Sauryang Kim1, Jae Woong Yang1, Chungho Kim2, Moon Gyo Kim1,3

1Inha University, Department of Biological Sciences, Incheon, Republic of Korea

2Department of Life Sciences, Korea University, Seoul, Republic of Korea

3Convergent Research Institute for Metabolism and Immunoregulation, Incheon, Republic of Korea

Correspondence to:

Moon Gyo Kim, email: [email protected]

Keywords: ST14, Prss14, epithin, breast cancer, epithelial mesenchymal transition (EMT)
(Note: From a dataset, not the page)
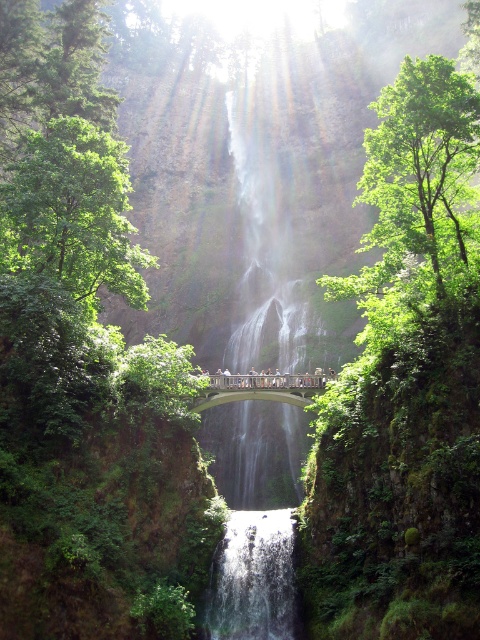
You are standing on the concrete bridge spanning the waterfall and want to locate the point at coordinates point (252, 579). According to the scene description, where would this point be located?

The point (252, 579) is on clear water at center.

You are a hiker standing on the wooden bridge at center. You want to cross to the other side. Is the clear water at center directly beneath your feet as you walk?

The clear water at center is below the wooden bridge at center, so yes, the water is directly beneath your feet as you walk across the bridge.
Received: January 18, 2016     Accepted: April 16, 2016     Published: May 04, 2016

ABSTRACT

To elucidate the role of a type II transmembrane serine protease, ST14/Prss14, during breast cancer progression, we utilized publically accessible databases including TCGA, GEO, NCI-60, and CCLE. Survival of breast cancer patients with high ST14/Prss14 expression is significantly poor in estrogen receptor (ER) negative populations regardless of the ratios of ST14/Prss14 to its inhibitors, SPINT1 or SPINT2. In a clustering of 1085 selected EMT signature genes, ST14/Prss14 is located in the same cluster with CDH3, and closer to post-EMT markers, CDH2, VIM, and FN1 than to the pre-EMT marker, CDH1. Coexpression analyses of known ST14/Prss14 substrates and transcription factors revealed context dependent action. In cell lines, paradoxically, ST14/Prss14 expression is higher in the ER positive group and located closer to CDH1 in clustering. This apparent contradiction is not likely due to ST14/Prss14 expression in a cancer microenvironment, nor due to negative regulation by ER. Genes consistently coexpressed with ST14/Prss14 include transcription factors, ELF5, GRHL1, VGLL1, suggesting currently unknown mechanisms for regulation. Here, we report that ST14/Prss14 is an emerging therapeutic target for breast cancer where HER2 is not applicable. In addition we suggest that careful conclusions should be drawn not exclusively from the cell line studies for target development.